• **DOCUMENT SECTION**:
++++++++++

For an example dataset containing the following test records:
[
{ "_id" : 1, "item" : "pizza", "description" : "yummy", "quantity" : "infinite", "type" : "food" }
{ "_id" : 2, "item" : null, "description" : null, "quantity" : "1", "type" : "food" }
{ "_id" : 3, "item" : "cricket", "quantity" : "", "type" : "food" }
{ "_id" : 4, "item" : "" }
]
$ python tag_quality.py
The quality check would result in the following metadata:
Tag | Completeness |
---|---|
_id | 100% |
item | 50% |
description | 25% |
quantity | 50% |
type | 75% |
For raw documents, the tag quality measurements will count the following:
exists
- how many documents (images) have this tag, whether this is an empty string or not. Does not include nulls.emptyStr
- how many documents (images) have this tag, but its value is empty string
From these counts, tag completeness percentages can be calculated:
100 * ((exists
- emptyStr
) / totalNoImages
)

++++++++++

• **Image segmentation entries**:

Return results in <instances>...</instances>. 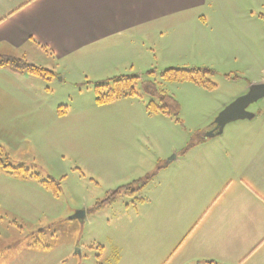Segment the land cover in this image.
<instances>
[{
    "label": "rangeland",
    "instance_id": "obj_1",
    "mask_svg": "<svg viewBox=\"0 0 264 264\" xmlns=\"http://www.w3.org/2000/svg\"><path fill=\"white\" fill-rule=\"evenodd\" d=\"M261 40H248L257 52L252 59L258 55L261 62L244 66L253 65L247 73L227 70L240 63L228 66L219 57L215 63L195 58L211 69L208 79L214 87L166 79L164 69L194 67L179 65L191 59L181 60L172 51L166 61L163 57L156 63L154 73L140 74L143 82L155 83L158 91L177 101V117L151 113L150 102L158 103L160 96H150L142 82L135 95L105 103L96 101L94 86L87 91L48 83L44 103H64L61 112L47 113L36 130L0 127L3 160L27 170L26 175H16L0 163V264H175L178 257L171 260V255L183 243L177 209L185 201L179 200L181 186L172 189L164 169H158L161 162L177 163L175 149L189 169L204 154L225 157L233 148L229 140L237 136L258 137L260 142H250L253 149L248 147V152L264 154V97L249 106L255 115L251 120L230 122L222 134L201 140L205 127L226 105L248 92L254 81L264 80V33ZM223 160L230 166L231 158ZM145 178L134 194L143 199L116 195L103 202L118 188L137 187ZM173 198L171 213L168 200ZM78 210L83 218L71 219Z\"/></svg>",
    "mask_w": 264,
    "mask_h": 264
},
{
    "label": "crops",
    "instance_id": "obj_2",
    "mask_svg": "<svg viewBox=\"0 0 264 264\" xmlns=\"http://www.w3.org/2000/svg\"><path fill=\"white\" fill-rule=\"evenodd\" d=\"M263 33L264 0H0V55L57 73L47 81L0 66V127L36 130L47 113L61 112L64 103H44L48 83L90 91L102 80L150 71L170 51L191 59L179 65L204 67L195 58L215 63L219 57L228 66L241 64L227 70L247 73L261 62L252 59L257 52L248 40L262 44ZM212 124L201 140L216 136L203 137ZM250 142L260 141L229 140L227 167L217 152L195 159L190 169L177 149V163L161 162L166 184L181 186L185 201L177 209L183 243L171 255L175 264H264V154L248 152ZM168 202L173 213L176 198Z\"/></svg>",
    "mask_w": 264,
    "mask_h": 264
},
{
    "label": "trees",
    "instance_id": "obj_3",
    "mask_svg": "<svg viewBox=\"0 0 264 264\" xmlns=\"http://www.w3.org/2000/svg\"><path fill=\"white\" fill-rule=\"evenodd\" d=\"M10 65L16 69L23 70L35 75H40L44 77L45 80L50 81L54 77L57 76V73L49 70L47 68H43L32 64L25 60L24 58H17L12 56L0 55V66ZM149 73H154V69H151ZM211 73V69L207 67H172L168 69H164L162 71V75L166 79H175V80H191L196 83L203 84L208 87H214V84L208 79V74ZM144 80L140 79V76L137 74H126L118 77L107 79L103 82L95 83L94 90L96 95V101L98 103H105L112 101L118 97L135 95L137 93L135 87L138 83L142 82L144 90L150 96L159 97L158 103L152 100L149 104V111L151 112H160L166 115H175L176 117L179 114L180 107L177 101L167 95L162 89L160 91L157 90V85L151 81L143 82ZM62 111V109L60 110ZM178 119V118H177ZM0 163L3 166V169L6 168L11 173H15L16 175H26V168L24 165L13 166L9 162H5L2 158V154L0 151ZM25 173V174H23ZM37 175V174H36ZM145 178L140 180V185L137 187L129 184L127 186H123L113 191L107 199L103 202H110L116 199V195L121 196H131L134 200L142 199L140 197H135L134 194L139 190L143 185H145ZM44 184L50 186L55 185L49 180H41ZM100 204V202H99ZM98 204V206H99Z\"/></svg>",
    "mask_w": 264,
    "mask_h": 264
},
{
    "label": "water",
    "instance_id": "obj_4",
    "mask_svg": "<svg viewBox=\"0 0 264 264\" xmlns=\"http://www.w3.org/2000/svg\"><path fill=\"white\" fill-rule=\"evenodd\" d=\"M264 97V83L254 84L249 91L237 97L230 104L226 105L214 120V127L205 134V138L221 134L224 127L233 121L240 119H250L254 114L248 110L249 105ZM174 157V156H173ZM84 212L78 210L71 219L83 218Z\"/></svg>",
    "mask_w": 264,
    "mask_h": 264
},
{
    "label": "flooded vegetation",
    "instance_id": "obj_5",
    "mask_svg": "<svg viewBox=\"0 0 264 264\" xmlns=\"http://www.w3.org/2000/svg\"><path fill=\"white\" fill-rule=\"evenodd\" d=\"M249 106H250V105H249ZM248 109H249V107H248ZM213 122H214V121H213ZM213 127H214V123L210 126L209 130H211ZM209 130H207V131L204 133V135H203L204 138H205V134H206Z\"/></svg>",
    "mask_w": 264,
    "mask_h": 264
}]
</instances>
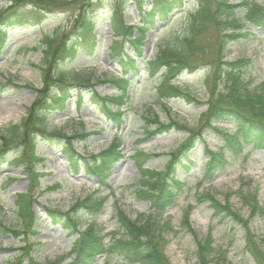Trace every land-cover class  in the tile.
<instances>
[{"label": "rangeland", "instance_id": "1", "mask_svg": "<svg viewBox=\"0 0 264 264\" xmlns=\"http://www.w3.org/2000/svg\"><path fill=\"white\" fill-rule=\"evenodd\" d=\"M61 1L68 2V5L52 12L30 13L27 21L6 29V40L0 48V131L25 116L26 107L36 94L33 88L41 86L43 37L56 32L64 33L65 38L72 37L76 4L73 0ZM114 1L101 0L90 12L95 19L94 41L91 38L81 41L73 36L76 38L73 41L77 40L81 45L74 56H68L70 58L62 67L66 68L71 84H75L78 76L89 77L101 95L117 94V88L100 80L121 75L130 79L131 85L127 90L130 97L121 108L123 122L109 119L88 96L77 106L71 101L75 98L72 88V97L66 108L49 113L46 129L66 135L90 133L85 140L79 138L73 142L76 151L85 158L106 149L116 137L121 141L122 155L110 166L105 183H102L100 176L82 163L71 169L60 153L58 143L38 136V187L29 196L34 220L30 217L22 219L15 207L18 193L32 187L31 176L24 165L3 162L0 166V220L20 232L16 236L0 234V264H27L28 253L41 264L66 255L74 237L52 221L47 209L67 211L78 200L87 197L104 199V205L98 213L81 210L78 214L80 228L93 224L105 236V241L122 234L117 221V210L122 209L139 223L150 220L156 234L161 236L162 250L170 264H198V241L208 236L215 251L224 254L229 264H256L245 249V236L249 230L264 246V150L244 147L228 158L224 169L205 177V149L218 150L223 141L212 129L203 128L201 139L196 140L195 147L188 153L192 161L186 167L180 165L176 169V186L179 189L174 194L173 203L162 211L151 209L150 201L139 190L140 173L133 156L135 150L144 151L147 157L143 166L162 170L168 153L188 136L186 130L171 129L161 135L143 138L145 129L154 128V124L145 122V117L157 115L164 123L175 120L189 127L197 125L207 106L206 82L212 75L211 62L218 55L217 30L213 26L209 28L206 40L211 49L203 56V63L193 71H183L174 80L183 94L161 99L155 92L159 77L147 75L146 68L140 63V58L134 56L129 43H126L125 50L136 59V73L124 70L116 57L108 55V46L115 39L108 21ZM124 1L122 16L125 22H139L136 0ZM240 1L228 0L232 4ZM5 2L0 0V9ZM183 4V8L171 12L165 21L155 22L148 29L142 46L143 57H152L170 31H180L184 21L181 13L194 7L195 0H183ZM148 5L149 0H146L142 8L146 9ZM239 11L240 8L236 12ZM246 28L247 34L225 43L222 57L227 61L248 58L250 63L242 76L248 87H253L264 78V28L251 23ZM57 90L54 84L51 92ZM187 93L193 98L185 95ZM214 123L221 130L234 131V124L229 121L214 120ZM251 194L255 195L259 210L252 211ZM207 195L221 203L227 199L231 208L246 220V226L229 217L215 216ZM68 261L66 258L64 262ZM124 263L122 256L110 254L97 255L92 264Z\"/></svg>", "mask_w": 264, "mask_h": 264}, {"label": "trees", "instance_id": "2", "mask_svg": "<svg viewBox=\"0 0 264 264\" xmlns=\"http://www.w3.org/2000/svg\"><path fill=\"white\" fill-rule=\"evenodd\" d=\"M144 1L136 0L140 23L133 24L126 23L122 18L125 1H114L111 7L112 14L108 19L114 36L119 39L110 43L108 52L111 57H116L120 66L136 73V61L125 51V45L129 43L134 49L135 57L140 58V63L146 68L147 75L159 77L156 94L160 98L178 96L181 91L173 85L172 78L183 71H193L203 63V56L211 49L206 38L212 26L217 30L219 41L218 55L211 62L212 75L206 82L207 106L201 113L197 125L189 127L175 120L164 123L157 115L144 118L145 122L154 124V128L145 129L143 138L163 134L171 129L186 130L188 133L185 141L169 153L168 161L162 170H151L143 166L146 153L136 150L133 155L136 157L140 173L139 190L150 201L151 209L162 211L173 202L174 193L179 189L176 186L178 182L176 169L180 165L187 166L192 161L188 153L195 147L196 140L201 138L203 128H211L223 141L217 151L205 149L203 175L206 177L224 169L228 158L235 156L246 146L264 149V78L255 86L248 87L242 75L250 60L240 58L227 61L222 57L225 43L247 34L248 23L264 28V0L261 2L242 0L237 4H231L227 0H195L194 7L181 13V19L184 21L180 31H170L152 57H143L142 53L146 31L156 21H165L171 12L183 8L184 4L183 0H149L148 7L142 9ZM72 2L77 8L72 25L73 33H76L81 41L91 38L93 42L92 31L95 19L89 11L97 7L101 0ZM66 5L68 2L61 0H7L0 9V48L6 38L5 32L8 26L24 22L30 13L52 12ZM238 8L240 11L236 12ZM65 37L64 33L59 32L43 37L41 51L43 65L40 67L42 86L35 88L36 97L27 108L26 116L18 123L0 131V166L3 162L22 164L31 176L32 187L25 193H18L15 201L17 212L22 219L26 217L35 219L31 213L29 196L38 184V174L35 172L39 160L36 155L38 136L45 140L56 141L60 153L72 168L82 163L92 173L100 176L102 183H105L110 166L121 157V141L114 138L106 150L92 155L87 162L73 144L75 139H83L85 136L80 133L66 135L60 131L49 132L46 129L49 113L55 109L65 108L66 102L72 97V88L75 91V99L72 100L76 104H80L88 96L108 118L119 122L123 121L121 107L129 96L126 90L131 81L124 76L105 80L115 84L118 90V94L110 96L100 95L94 89V83L89 77H78L75 84H71L70 78L68 79V75L62 69V64L69 58L68 56H74L80 46ZM54 84L58 90L51 93ZM213 120L232 122L234 131L227 132L215 127ZM207 198L215 216L229 217L246 226V220L231 208L227 199L221 203L212 195H207ZM249 198L252 211L259 210L255 195L251 194ZM103 205L104 199L87 197L78 200L67 211L48 208L52 221L59 223L69 235H75V239L67 254L68 262H64L66 256H62L43 264H92L96 255L109 254L122 256L124 264H170L162 250L161 236L156 234L148 219L144 223H139L131 219L122 209H118L117 221L122 234L118 237L113 235L108 241H105V236L93 224L81 229L79 212L85 210L90 214L98 213L103 209ZM185 223L188 224L186 218ZM18 233V230L7 227L0 220L1 235L16 236ZM245 249L256 264H264V246L260 245L249 230H246ZM197 258L198 264H229L224 254L215 251L209 236L198 241ZM27 264L41 263L28 253Z\"/></svg>", "mask_w": 264, "mask_h": 264}]
</instances>
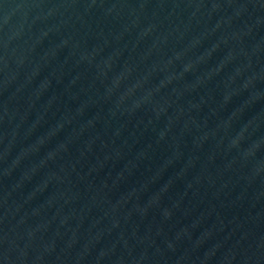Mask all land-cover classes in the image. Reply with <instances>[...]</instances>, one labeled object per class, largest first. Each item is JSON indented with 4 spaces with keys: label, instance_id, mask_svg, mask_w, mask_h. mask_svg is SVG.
I'll return each instance as SVG.
<instances>
[{
    "label": "water",
    "instance_id": "water-1",
    "mask_svg": "<svg viewBox=\"0 0 264 264\" xmlns=\"http://www.w3.org/2000/svg\"><path fill=\"white\" fill-rule=\"evenodd\" d=\"M264 183V0H0V264H103Z\"/></svg>",
    "mask_w": 264,
    "mask_h": 264
}]
</instances>
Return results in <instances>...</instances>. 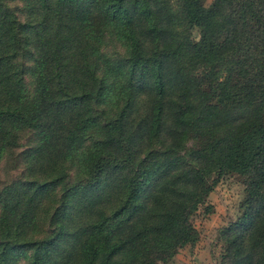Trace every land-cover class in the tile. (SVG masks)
Returning a JSON list of instances; mask_svg holds the SVG:
<instances>
[{
	"label": "trees",
	"instance_id": "trees-1",
	"mask_svg": "<svg viewBox=\"0 0 264 264\" xmlns=\"http://www.w3.org/2000/svg\"><path fill=\"white\" fill-rule=\"evenodd\" d=\"M11 1L0 161L25 148L0 186V264L166 262L227 173L244 197L222 264H264V0Z\"/></svg>",
	"mask_w": 264,
	"mask_h": 264
},
{
	"label": "rangeland",
	"instance_id": "rangeland-1",
	"mask_svg": "<svg viewBox=\"0 0 264 264\" xmlns=\"http://www.w3.org/2000/svg\"><path fill=\"white\" fill-rule=\"evenodd\" d=\"M210 2L212 0H205L206 4ZM10 4L12 6H22L19 0H12ZM105 49L109 53V43ZM115 49L118 50L119 46L117 45ZM115 49L111 47V50L115 51ZM87 147L88 143L85 141L80 142L73 152L72 161L76 162L81 159L80 152ZM24 148L25 146L22 145L7 156L6 162H8V169L2 168L3 164L6 163L4 162L5 160L0 161V186L2 184L7 186L11 182L9 180L13 177H23L22 161H20L19 166L16 168L14 166H8V164H13L10 162L13 161L14 155H19V152ZM82 183V181H79V185ZM93 193H96V189H93ZM243 197L244 185L241 176L232 173L222 175L214 188L206 196L205 203L199 205L193 214V224L198 232L196 242L180 248L172 258L166 262H159L158 264H222V230L234 222L240 215V204ZM59 198L58 192L52 200L55 202ZM103 207L105 210H109V201ZM44 209H47V211L52 210V205L47 204L42 206L41 210H43V213ZM44 219L40 218L37 223L41 226L42 222L44 223ZM28 255L29 251H27ZM26 261L27 258L21 256L17 264H25Z\"/></svg>",
	"mask_w": 264,
	"mask_h": 264
}]
</instances>
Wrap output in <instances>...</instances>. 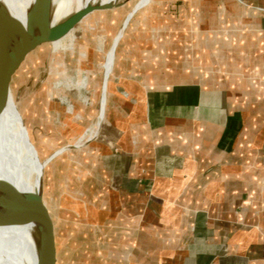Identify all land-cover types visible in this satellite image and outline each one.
I'll use <instances>...</instances> for the list:
<instances>
[{"label": "crops", "instance_id": "obj_1", "mask_svg": "<svg viewBox=\"0 0 264 264\" xmlns=\"http://www.w3.org/2000/svg\"><path fill=\"white\" fill-rule=\"evenodd\" d=\"M130 23L73 149L94 201L54 223L61 264L64 242L83 264H264V0H153Z\"/></svg>", "mask_w": 264, "mask_h": 264}, {"label": "rangeland", "instance_id": "obj_2", "mask_svg": "<svg viewBox=\"0 0 264 264\" xmlns=\"http://www.w3.org/2000/svg\"><path fill=\"white\" fill-rule=\"evenodd\" d=\"M139 1L118 0L114 4L115 8L91 14L66 35L64 40L62 39L63 45L68 48L64 52L63 75L65 76L58 78L55 88H51L55 79H52L50 72L54 42L51 43L52 51L50 45H44L28 55V60L32 65L26 63L15 75L12 88L19 100H24L43 89V94L38 100L40 104L38 123L34 124L38 140V147H35L42 160L51 157L59 149L82 141L89 136L90 129L95 124L93 122L97 120L99 95L104 89L103 78L106 77V71L102 66L108 62L115 39L121 35V39L123 38L124 33L119 30L122 24L125 25L128 16ZM152 1L140 10L149 8ZM137 16L138 14L135 19ZM133 21L130 25H133ZM39 57L41 59H38ZM115 58L116 53L114 54L113 68ZM81 60L84 62L83 65L80 64ZM23 73L24 76H22ZM83 75L86 80L88 79L90 85L78 88V83L81 82L80 78ZM34 100L29 101L26 106L24 105L22 110L15 99L23 123L26 117L28 121H32L38 114ZM26 129L31 139L30 126H27ZM23 151L26 163L33 171L34 166L26 155V150L23 149ZM83 151V149L73 150L72 153L64 154L58 160L56 158L53 160L56 162H50L45 170L44 203L56 226L58 224V228L68 232L69 228L71 231L73 230V226H70L71 224L67 221H71L75 217L83 221L88 215L90 204L94 201V197L89 193L88 165L83 162ZM89 153L90 156H95L98 160L100 153L96 148H93ZM58 205L59 209H57ZM80 227L79 230L82 232V226ZM79 237L81 238V235ZM70 244L72 242L69 244L64 242L62 246L65 257L64 264H74L78 260L83 264L85 262L84 255L91 247L84 243ZM69 255L70 261L67 259Z\"/></svg>", "mask_w": 264, "mask_h": 264}, {"label": "bare ground", "instance_id": "obj_3", "mask_svg": "<svg viewBox=\"0 0 264 264\" xmlns=\"http://www.w3.org/2000/svg\"><path fill=\"white\" fill-rule=\"evenodd\" d=\"M117 1L118 0H53L54 6L51 22L57 24L67 18H71L74 14L85 9L87 6L114 5ZM147 1L148 0H140L138 4H136L135 8L128 16L125 25H127L130 19L142 8L140 6L145 5ZM34 4L35 0H0V7L8 11L22 25L23 29H26L27 23L30 21L29 19L32 15ZM121 37L122 35L116 38L115 42L117 40L120 41ZM62 39L54 42L50 72L55 82L53 81L51 88L56 87L58 78L65 76L63 75L64 52L68 48L63 45ZM113 62L114 52L112 49L108 57V62L106 65L102 66L105 68L106 76L110 75L112 72ZM83 63L84 62L81 60L80 64L83 65ZM80 80L81 82L79 81L78 88L90 85L87 81L88 79L86 80L84 75L81 76ZM107 86L108 83L106 85V92ZM24 124L25 121L23 123L22 117L18 112V106L15 102L13 92L11 91L7 102L3 105L0 103V184L1 182L8 183L20 191V193L24 194L42 193V191H44L42 185L43 176L45 177V170L50 162H47V159L42 160L40 158L36 147L30 139L26 129L27 126ZM98 124L99 120H97L90 129V133L93 130V137L85 142L83 140L78 141L66 147H72L73 149L81 148L89 143L96 137ZM23 149L26 150V155L34 166L33 171L26 163ZM0 264H55L52 255L45 247L43 226L37 215L27 216L23 221L14 225L0 226Z\"/></svg>", "mask_w": 264, "mask_h": 264}, {"label": "water", "instance_id": "obj_4", "mask_svg": "<svg viewBox=\"0 0 264 264\" xmlns=\"http://www.w3.org/2000/svg\"><path fill=\"white\" fill-rule=\"evenodd\" d=\"M53 6V0H35L34 9L29 19L30 21L27 23L26 29H23L22 25L8 11L0 7V103L3 105L7 102L11 91L15 96L17 104L22 110L24 105L26 106L29 101L35 99L34 103L35 107L38 109V114H36V117L33 118L32 121H28L27 117L24 121L26 126H30L31 141L36 147H38V140L34 124L38 123L40 107L38 100L43 94V89L30 95L24 100H19V97L15 95L12 88L15 75L26 63L28 65L31 64L28 60V55L44 45L51 46V43L61 40L76 28V26L88 15L116 7V5L87 6L85 9L78 11L71 18L53 24L51 22ZM126 27V25L123 26L122 24L119 32L124 33ZM119 43V40H117L113 46L111 45L114 54L117 51ZM40 57L38 59H41ZM22 76H24V73ZM110 78L111 75L103 78L104 89L100 93L99 124L95 139L100 134L105 121L108 100L106 85L109 83ZM72 152V147L61 148L54 152L46 161L51 162L60 155ZM42 183L44 188V176ZM43 194L44 191H42V193H20V191L15 189L12 185L1 182L0 226L14 225L23 221L27 216L37 215L42 222L45 247L52 255L55 264H61L62 261L56 227L50 212L44 203Z\"/></svg>", "mask_w": 264, "mask_h": 264}]
</instances>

++++++++++

• **REQUIRED ACTIONS**:
[A] Count how many lines of the entries contain the word "list". Give only that number.
[B] Write what comes next in the text on tag completeness, starting right after its last line.
The text about tag completeness and the entries have nothing to do with each other.

• **FINAL ANSWERS**:
[A] 2

[B]
You can also prioritise tags by whether they are available
or public
by specifying the -p
flag:
$ python tag_quality.py -p public
$ python tag_quality.py -p available
By default, the priority will be set to all
, including blocked tags.
This command will extend the modalities
metadata with the following:
[
{
"modality": "<MODALITY_NAME>",
"tags": [
{
"tag": "<TAG_NAME>",
"completenessRaw": "<PERCENT>", # new
"tagQualityDateRaw": "<DATE_OF_TAG_QUALITY_RUN>", # new
}
],
"totalNoImagesRaw": "<NUMBER>",
"totalNoSeriesRaw": "<NUMBER>",
"totalNoStudiesRaw": "<NUMBER>",
"avgNoImgPerSeriesRaw": "<NUMBER>",
"minNoImgPerSeriesRaw": "<NUMBER>",
"maxNoImgPerSeriesRaw": "<NUMBER>",
"stdDevImgPerSeriesRaw": "<NUMBER>",
"avgNoSeriesPerStudyRaw": "<NUMBER>",
"minNoSeriesPerStudyRaw": "<NUMBER>",
"maxNoSeriesPerStudyRaw": "<NUMBER>",
"stdDevSeriesPerStudyRaw": "<NUMBER>",
"countsPerMonthRaw": [
{
"date": "<YYYY/MM>",
"imageCount": "<NUMBER>",
"seriesCount": "<NUMBER>",
"studyCount": "<NUMBER>"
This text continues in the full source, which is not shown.